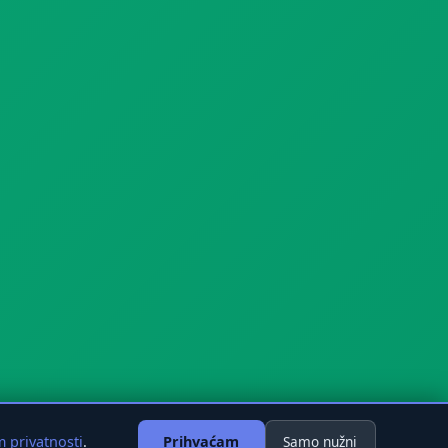
Samo nužni
m privatnosti
.
Prihvaćam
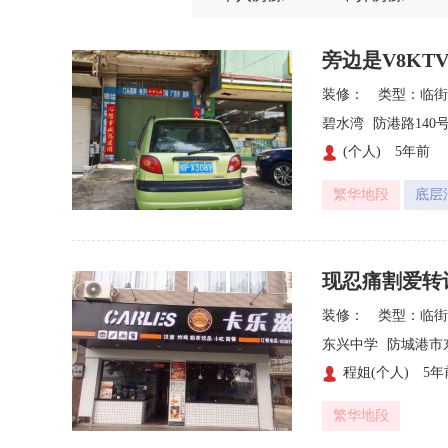
旁边是V8K
装修：
类型：临街
碧水湾
防港路140
(个人)
5年前

繁华地段
底层
现忍痛割爱转
装修：
类型：临街
东兴中学
防城港市
程姐(个人)
5年

繁华地段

Work to complete: Drop the images and copy all the data exactly.

Task output:
Samo nužni
m privatnosti
.
Prihvaćam
旁边是V8K
装修：
类型：临街
碧水湾
防港路140
(个人)
5年前

繁华地段
底层
现忍痛割爱转
装修：
类型：临街
东兴中学
防城港市
程姐(个人)
5年

繁华地段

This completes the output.